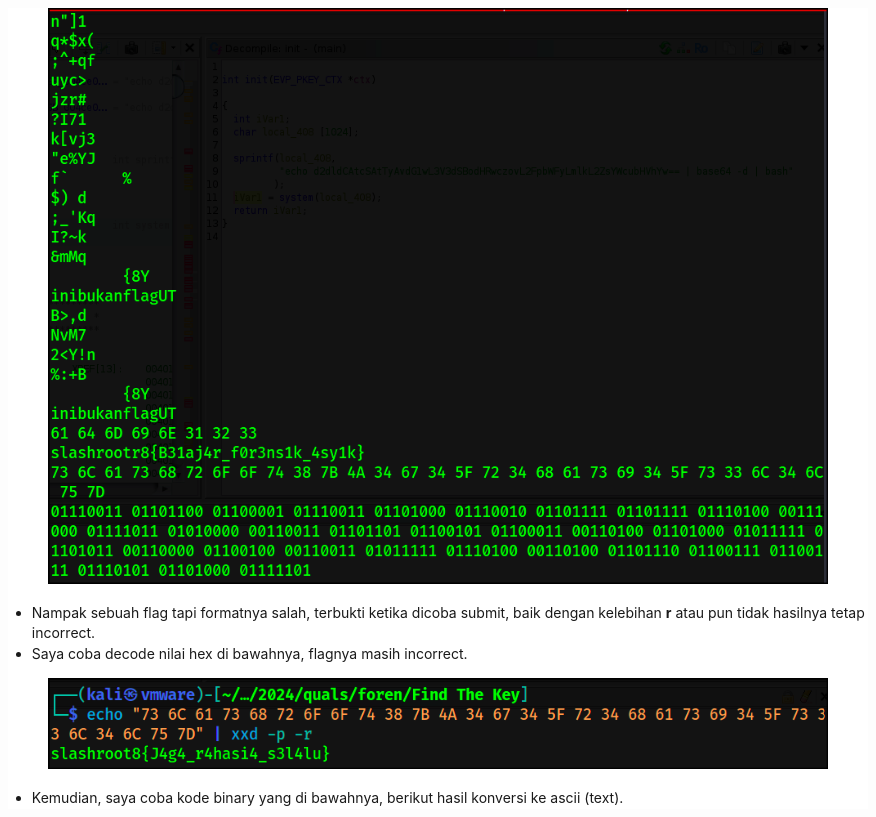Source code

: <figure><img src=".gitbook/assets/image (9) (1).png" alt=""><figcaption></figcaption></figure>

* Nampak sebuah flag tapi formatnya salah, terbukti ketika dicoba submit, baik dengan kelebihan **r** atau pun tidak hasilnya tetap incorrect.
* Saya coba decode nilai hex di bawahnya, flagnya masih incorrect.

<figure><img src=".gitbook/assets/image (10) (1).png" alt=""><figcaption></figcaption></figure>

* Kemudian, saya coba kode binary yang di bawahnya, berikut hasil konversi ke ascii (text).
:::::
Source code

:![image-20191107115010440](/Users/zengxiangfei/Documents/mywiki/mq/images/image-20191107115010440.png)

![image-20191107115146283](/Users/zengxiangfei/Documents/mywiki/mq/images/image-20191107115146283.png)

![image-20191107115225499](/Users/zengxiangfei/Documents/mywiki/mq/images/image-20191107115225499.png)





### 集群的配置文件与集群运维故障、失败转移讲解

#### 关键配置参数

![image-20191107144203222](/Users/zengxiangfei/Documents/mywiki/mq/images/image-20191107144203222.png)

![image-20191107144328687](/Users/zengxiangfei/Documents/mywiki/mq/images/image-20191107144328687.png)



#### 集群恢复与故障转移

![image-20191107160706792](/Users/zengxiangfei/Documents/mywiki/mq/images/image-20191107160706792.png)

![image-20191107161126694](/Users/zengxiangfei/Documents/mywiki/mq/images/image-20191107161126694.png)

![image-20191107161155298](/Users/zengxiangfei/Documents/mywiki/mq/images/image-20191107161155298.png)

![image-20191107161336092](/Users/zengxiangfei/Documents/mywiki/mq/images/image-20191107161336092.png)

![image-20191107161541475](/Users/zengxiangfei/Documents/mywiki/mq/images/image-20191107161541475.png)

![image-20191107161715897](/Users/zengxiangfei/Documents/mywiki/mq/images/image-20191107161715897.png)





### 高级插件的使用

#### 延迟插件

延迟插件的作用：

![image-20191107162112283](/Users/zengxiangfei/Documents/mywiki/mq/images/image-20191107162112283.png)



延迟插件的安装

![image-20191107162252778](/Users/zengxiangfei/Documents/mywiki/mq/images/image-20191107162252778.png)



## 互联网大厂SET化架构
:::::
## PROBLEM
Every line in the entries above that has the word "gitbook" should be identified and copied.

## ANSWER
: <figure><img src=".gitbook/assets/image (9) (1).png" alt=""><figcaption></figcaption></figure>
<figure><img src=".gitbook/assets/image (10) (1).png" alt=""><figcaption></figcaption></figure>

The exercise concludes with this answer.